● Problems and tasks:
1. Rewrite the passage on root systems between "All components of" and "signal transduction pathways.", inclusive, changing "regulated" to "controlled".
2. For each statement below, say yes or no to whether the passage on root systems agrees with it, and quote the words of the passage that decide it. (a) Link length is the diameter of a root. (b) Intrinsic stimuli are the genetic and nutritional influences. (c) Plants are able to adapt to seasonal changes.

● Document text:
^^^^
The configuration of root systems serves to structurally support the plant and compete with other plants for uptake of nutrients within the soil. Roots grow in response to specific ecological conditions, which, if changed, can impede a plant's growth. For example, a root system that has developed in dry soil may not be as efficient in flooded soil, yet plants are able to adapt to other changes in the environment, such as seasonal changes.

===Terms and components===
The main terms used to classify the architecture of a root system are:

| Branch magnitude | Number of links (exterior or interior) |
| Topology | Pattern of branching (Herringbone, Dichotomous, Radial) |
| Link length | Distance between branches |
| Root angle | Radial angle of a lateral root's base around the parent root's circumference, the angle of a lateral root from its parent root, and the angle an entire system spreads. |
| Link radius | Diameter of root |

All components of the root architecture are regulated through a complex interaction between genetic responses and responses due to environmental stimuli. These developmental stimuli are categorized as intrinsic, the genetic and nutritional influences, or extrinsic, the environmental influences, and are interpreted by signal transduction pathways.
^^^^
● Entries supplied:
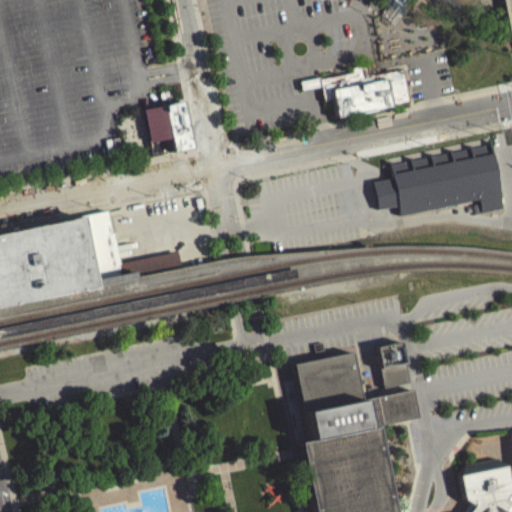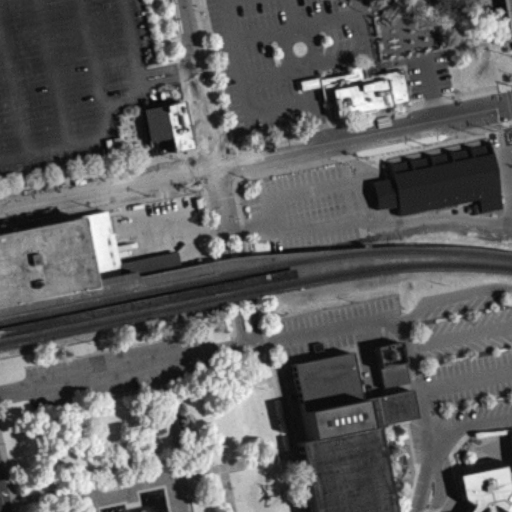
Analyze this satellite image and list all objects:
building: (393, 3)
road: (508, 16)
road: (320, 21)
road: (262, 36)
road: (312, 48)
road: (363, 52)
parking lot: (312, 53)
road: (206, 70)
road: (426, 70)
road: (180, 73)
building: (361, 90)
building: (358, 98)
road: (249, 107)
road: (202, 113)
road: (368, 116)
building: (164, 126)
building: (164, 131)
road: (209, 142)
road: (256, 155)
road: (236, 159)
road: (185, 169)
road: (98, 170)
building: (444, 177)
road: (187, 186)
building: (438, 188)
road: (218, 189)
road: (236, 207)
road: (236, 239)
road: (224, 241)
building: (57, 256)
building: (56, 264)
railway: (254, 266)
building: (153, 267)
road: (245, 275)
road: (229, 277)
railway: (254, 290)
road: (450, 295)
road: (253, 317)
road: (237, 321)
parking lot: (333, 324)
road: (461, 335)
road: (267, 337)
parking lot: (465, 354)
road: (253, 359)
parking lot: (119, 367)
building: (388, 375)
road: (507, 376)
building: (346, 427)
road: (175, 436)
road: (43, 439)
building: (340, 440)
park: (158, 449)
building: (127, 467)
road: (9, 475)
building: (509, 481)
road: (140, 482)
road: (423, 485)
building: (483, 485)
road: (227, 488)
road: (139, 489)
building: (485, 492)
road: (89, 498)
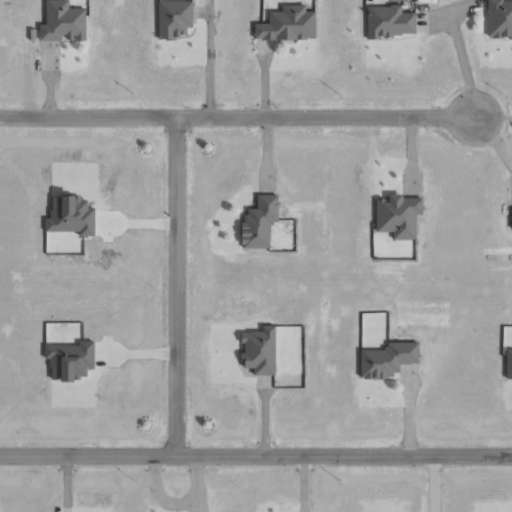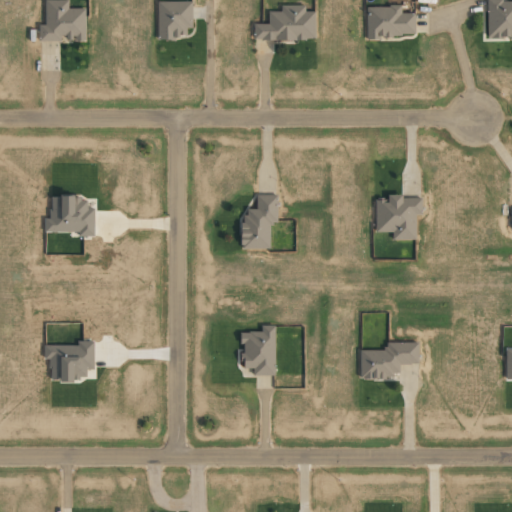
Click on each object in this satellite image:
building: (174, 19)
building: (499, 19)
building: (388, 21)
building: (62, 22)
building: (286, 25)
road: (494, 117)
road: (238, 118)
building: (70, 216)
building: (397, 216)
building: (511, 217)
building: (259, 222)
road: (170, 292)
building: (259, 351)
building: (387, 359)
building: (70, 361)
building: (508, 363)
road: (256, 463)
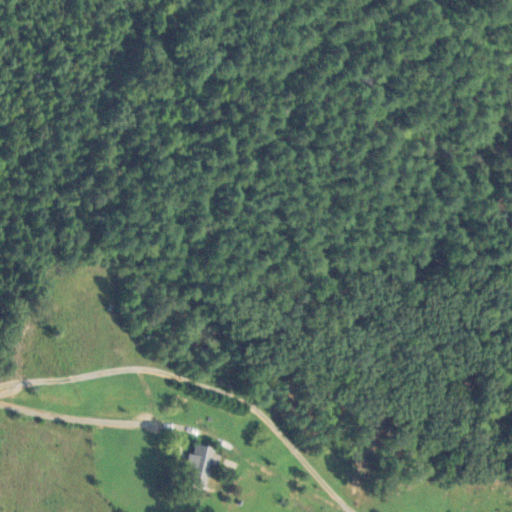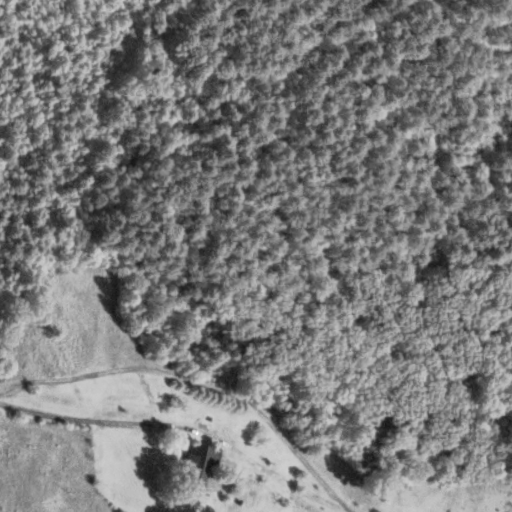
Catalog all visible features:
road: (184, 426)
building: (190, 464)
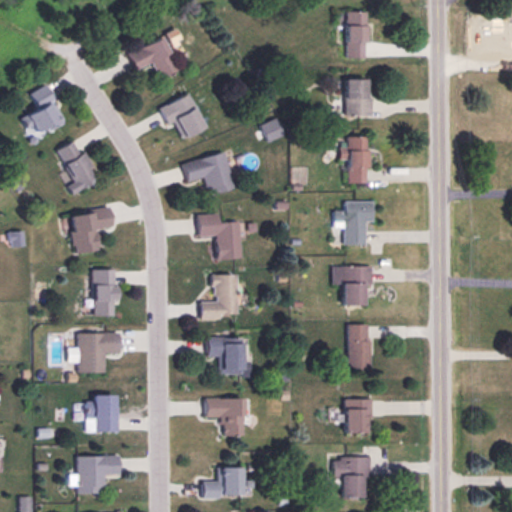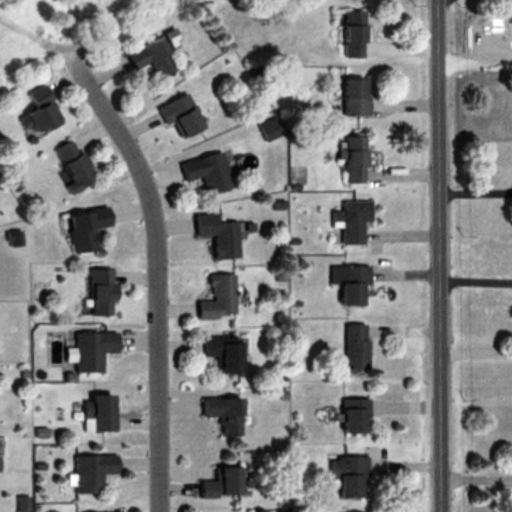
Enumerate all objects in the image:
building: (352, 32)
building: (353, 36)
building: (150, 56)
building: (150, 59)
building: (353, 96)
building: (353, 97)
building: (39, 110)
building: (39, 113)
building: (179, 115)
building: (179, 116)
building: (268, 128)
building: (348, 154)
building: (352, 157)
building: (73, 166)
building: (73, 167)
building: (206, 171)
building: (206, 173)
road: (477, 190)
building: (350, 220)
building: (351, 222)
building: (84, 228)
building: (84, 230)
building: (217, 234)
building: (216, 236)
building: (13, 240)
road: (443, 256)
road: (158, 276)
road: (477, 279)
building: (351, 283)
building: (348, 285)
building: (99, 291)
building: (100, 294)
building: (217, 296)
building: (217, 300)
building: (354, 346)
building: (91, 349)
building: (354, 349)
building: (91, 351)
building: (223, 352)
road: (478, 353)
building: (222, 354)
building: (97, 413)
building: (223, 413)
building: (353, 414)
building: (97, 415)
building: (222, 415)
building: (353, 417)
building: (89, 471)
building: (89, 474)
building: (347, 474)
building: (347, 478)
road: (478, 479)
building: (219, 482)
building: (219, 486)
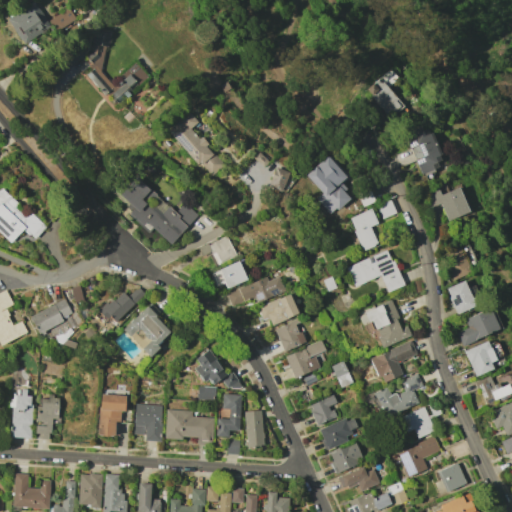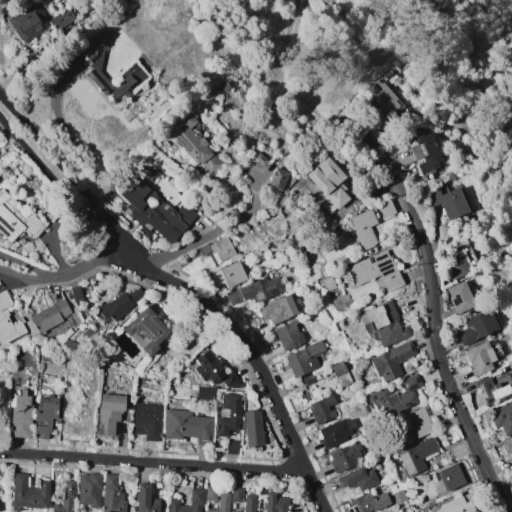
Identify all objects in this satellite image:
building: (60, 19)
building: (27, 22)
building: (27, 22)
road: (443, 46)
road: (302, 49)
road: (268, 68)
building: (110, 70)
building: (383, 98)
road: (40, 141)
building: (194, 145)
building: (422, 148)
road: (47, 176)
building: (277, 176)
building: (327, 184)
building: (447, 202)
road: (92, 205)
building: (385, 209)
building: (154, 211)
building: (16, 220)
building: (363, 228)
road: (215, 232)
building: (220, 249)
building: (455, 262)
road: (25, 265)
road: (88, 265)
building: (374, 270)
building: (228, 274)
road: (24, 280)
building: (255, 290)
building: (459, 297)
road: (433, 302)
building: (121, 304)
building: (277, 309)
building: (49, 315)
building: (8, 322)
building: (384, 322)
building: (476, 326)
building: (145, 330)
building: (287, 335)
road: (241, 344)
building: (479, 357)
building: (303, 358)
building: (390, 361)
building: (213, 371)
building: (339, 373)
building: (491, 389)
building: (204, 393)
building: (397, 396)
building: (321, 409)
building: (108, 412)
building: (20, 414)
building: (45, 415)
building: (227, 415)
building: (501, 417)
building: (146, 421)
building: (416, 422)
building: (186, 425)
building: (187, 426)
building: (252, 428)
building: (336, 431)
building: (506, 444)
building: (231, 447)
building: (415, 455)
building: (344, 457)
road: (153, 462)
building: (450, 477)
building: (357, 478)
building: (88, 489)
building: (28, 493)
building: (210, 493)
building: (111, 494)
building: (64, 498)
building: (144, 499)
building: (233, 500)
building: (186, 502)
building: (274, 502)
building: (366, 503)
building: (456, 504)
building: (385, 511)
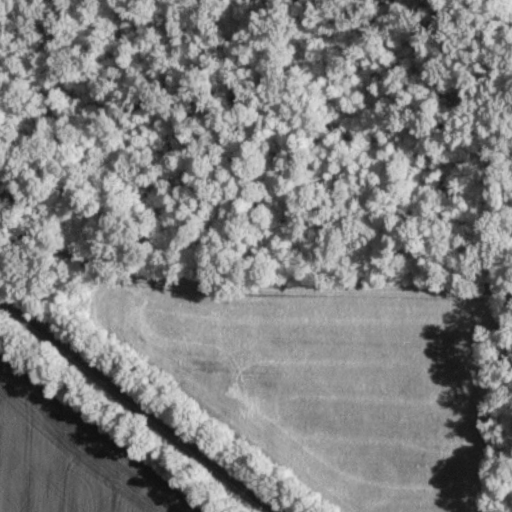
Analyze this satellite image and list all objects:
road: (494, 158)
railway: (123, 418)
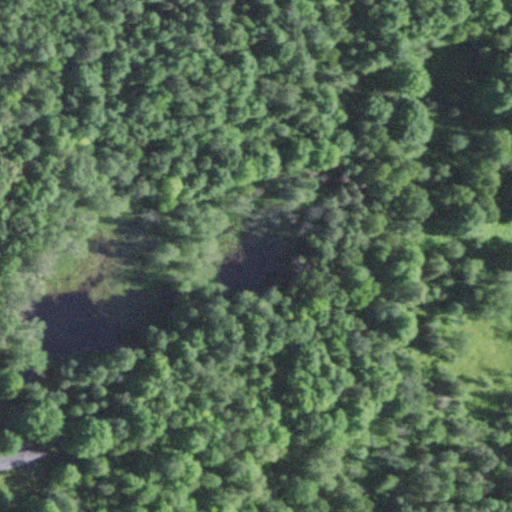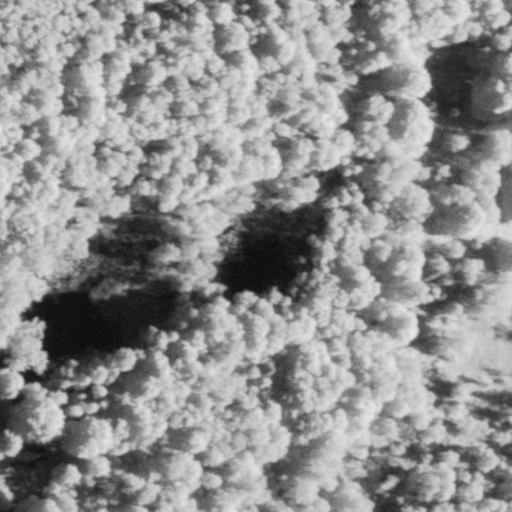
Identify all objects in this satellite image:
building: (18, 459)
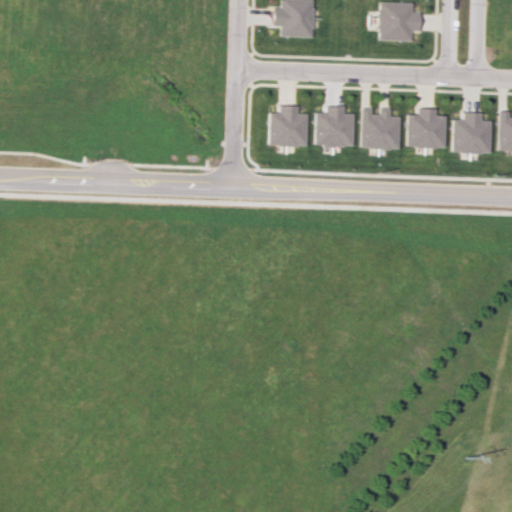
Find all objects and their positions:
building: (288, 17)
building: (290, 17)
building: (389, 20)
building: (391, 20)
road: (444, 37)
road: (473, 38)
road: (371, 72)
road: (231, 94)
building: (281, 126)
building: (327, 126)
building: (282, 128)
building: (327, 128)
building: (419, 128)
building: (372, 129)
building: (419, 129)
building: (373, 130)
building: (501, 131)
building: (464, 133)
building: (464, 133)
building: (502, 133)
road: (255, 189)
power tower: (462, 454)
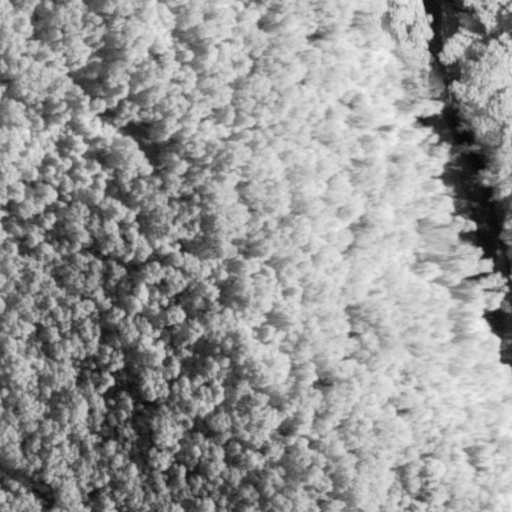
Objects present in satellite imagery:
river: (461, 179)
^^^^
● Answers:
1.
All components of the root architecture are controlled through a complex interaction between genetic responses and responses due to environmental stimuli. These developmental stimuli are categorized as intrinsic, the genetic and nutritional influences, or extrinsic, the environmental influences, and are interpreted by signal transduction pathways.

2.
(a) No: "Distance between branches"
(b) Yes: "intrinsic, the genetic and nutritional influences"
(c) Yes: "plants are able to adapt to other changes in the environment, such as seasonal changes"